#### Task to complete:
With the images removed, return every line below exactly as it reads.

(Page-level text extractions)

----

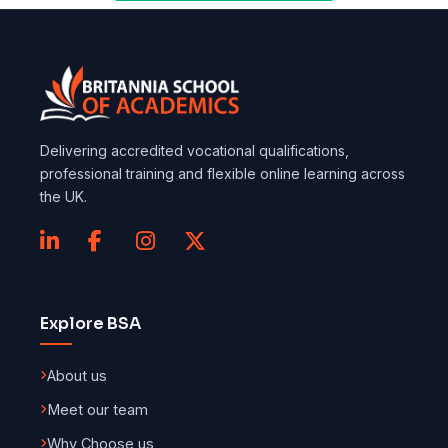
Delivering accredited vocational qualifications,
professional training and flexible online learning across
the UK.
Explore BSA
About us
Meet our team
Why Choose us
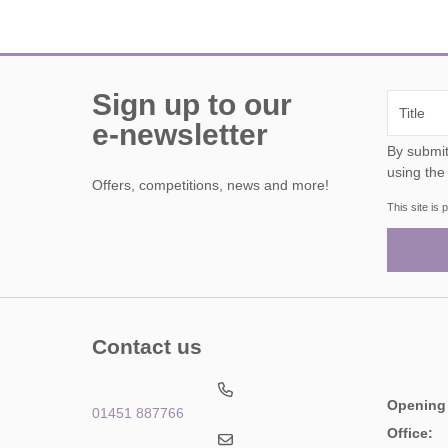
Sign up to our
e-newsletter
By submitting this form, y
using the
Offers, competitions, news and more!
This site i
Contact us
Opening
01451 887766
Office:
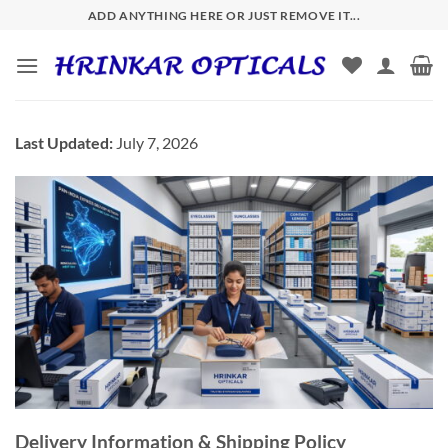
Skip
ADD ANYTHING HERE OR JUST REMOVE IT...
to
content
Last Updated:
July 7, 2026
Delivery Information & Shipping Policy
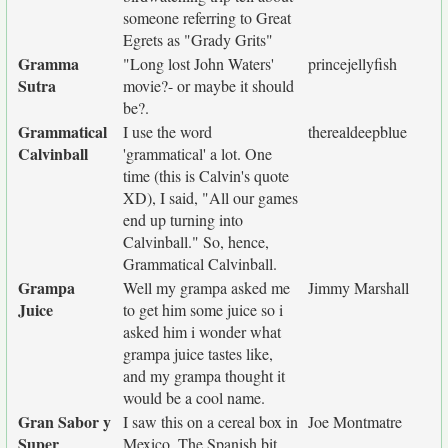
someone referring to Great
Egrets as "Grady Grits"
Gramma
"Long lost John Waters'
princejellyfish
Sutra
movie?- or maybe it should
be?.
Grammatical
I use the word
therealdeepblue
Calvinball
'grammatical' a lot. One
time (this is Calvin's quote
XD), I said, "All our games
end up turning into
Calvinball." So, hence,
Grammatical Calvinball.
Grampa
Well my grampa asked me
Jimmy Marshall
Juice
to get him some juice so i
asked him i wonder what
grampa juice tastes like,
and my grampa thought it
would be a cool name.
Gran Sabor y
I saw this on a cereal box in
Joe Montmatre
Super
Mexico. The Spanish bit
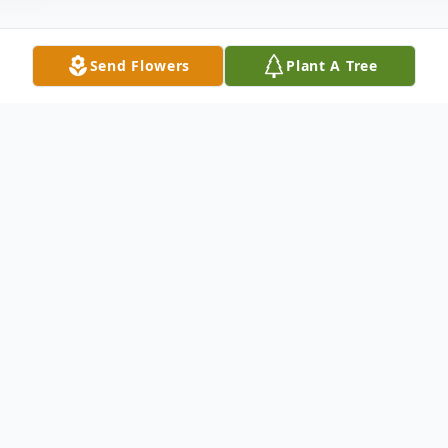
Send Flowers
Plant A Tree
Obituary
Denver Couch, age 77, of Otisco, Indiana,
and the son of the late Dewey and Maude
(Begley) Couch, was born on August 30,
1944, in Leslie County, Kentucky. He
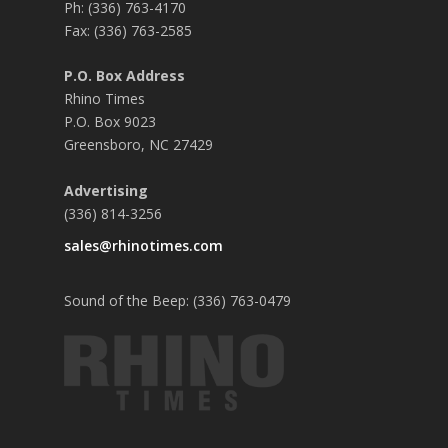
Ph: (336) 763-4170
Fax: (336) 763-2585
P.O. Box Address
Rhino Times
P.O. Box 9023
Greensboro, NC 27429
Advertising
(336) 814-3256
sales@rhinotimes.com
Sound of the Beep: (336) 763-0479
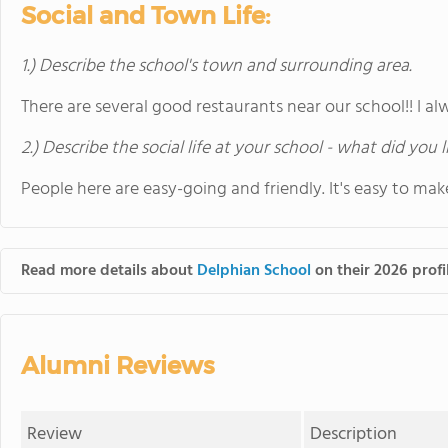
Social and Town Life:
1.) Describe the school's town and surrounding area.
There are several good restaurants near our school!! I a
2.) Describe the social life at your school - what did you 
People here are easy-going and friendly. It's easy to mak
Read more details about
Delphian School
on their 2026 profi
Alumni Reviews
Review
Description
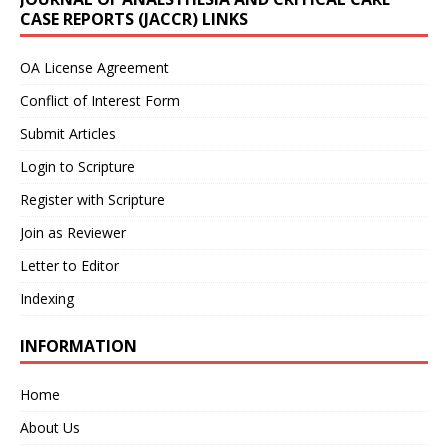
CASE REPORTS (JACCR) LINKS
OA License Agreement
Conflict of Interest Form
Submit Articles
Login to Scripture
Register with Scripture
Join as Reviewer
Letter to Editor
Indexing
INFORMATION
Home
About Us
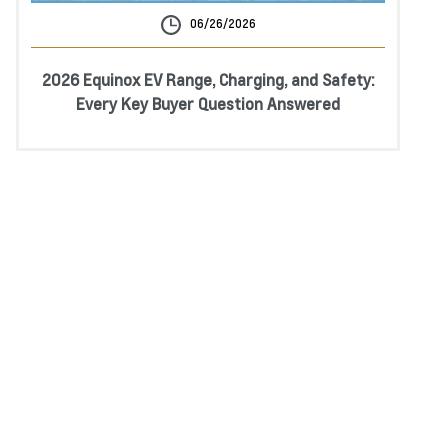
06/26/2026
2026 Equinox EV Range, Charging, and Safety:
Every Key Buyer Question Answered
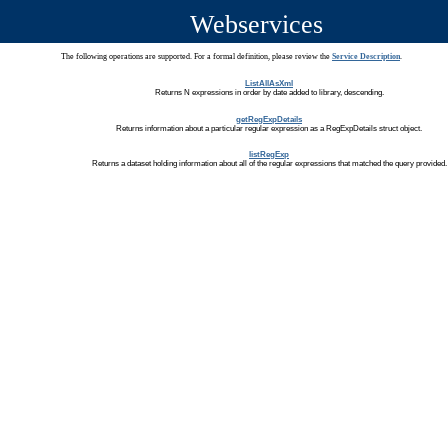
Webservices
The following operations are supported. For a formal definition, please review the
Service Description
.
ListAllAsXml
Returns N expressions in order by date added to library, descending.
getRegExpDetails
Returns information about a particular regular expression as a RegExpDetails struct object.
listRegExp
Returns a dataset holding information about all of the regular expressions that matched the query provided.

----

#### Solved problem:
Delivering accredited vocational qualifications,
professional training and flexible online learning across
the UK.
Explore BSA
About us
Meet our team
Why Choose us
Sign up to our
e-newsletter
By submitting this form, y
using the
Offers, competitions, news and more!
This site i
Contact us
Opening
01451 887766
Office:
Skip
ADD ANYTHING HERE OR JUST REMOVE IT...
to
content
Last Updated:
July 7, 2026
Delivery Information & Shipping Policy
someone referring to Great
Egrets as "Grady Grits"
Gramma
"Long lost John Waters'
princejellyfish
Sutra
movie?- or maybe it should
be?.
Grammatical
I use the word
therealdeepblue
Calvinball
'grammatical' a lot. One
time (this is Calvin's quote
XD), I said, "All our games
end up turning into
Calvinball." So, hence,
Grammatical Calvinball.
Grampa
Well my grampa asked me
Jimmy Marshall
Juice
to get him some juice so i
asked him i wonder what
grampa juice tastes like,
and my grampa thought it
would be a cool name.
Gran Sabor y
I saw this on a cereal box in
Joe Montmatre
Super
Mexico. The Spanish bit
Send Flowers
Plant A Tree
Obituary
Denver Couch, age 77, of Otisco, Indiana,
and the son of the late Dewey and Maude
(Begley) Couch, was born on August 30,
1944, in Leslie County, Kentucky. He
Ph: (336) 763-4170
Fax: (336) 763-2585
P.O. Box Address
Rhino Times
P.O. Box 9023
Greensboro, NC 27429
Advertising
(336) 814-3256
sales@rhinotimes.com
Sound of the Beep: (336) 763-0479
Social and Town Life:
1.) Describe the school's town and surrounding area.
There are several good restaurants near our school!! I a
2.) Describe the social life at your school - what did you 
People here are easy-going and friendly. It's easy to mak
Read more details about
Delphian School
on their 2026 profi
Alumni Reviews
Review
Description
CASE REPORTS (JACCR) LINKS
OA License Agreement
Conflict of Interest Form
Submit Articles
Login to Scripture
Register with Scripture
Join as Reviewer
Letter to Editor
Indexing
INFORMATION
Home
About Us
06/26/2026
2026 Equinox EV Range, Charging, and Safety:
Every Key Buyer Question Answered
Webservices
The following operations are supported. For a formal definition, please review the
Service Description
.
ListAllAsXml
Returns N expressions in order by date added to library, descending.
getRegExpDetails
Returns information about a particular regular expression as a RegExpDetails struct object.
listRegExp
Returns a dataset holding information about all of the regular expressions that matched the query provided.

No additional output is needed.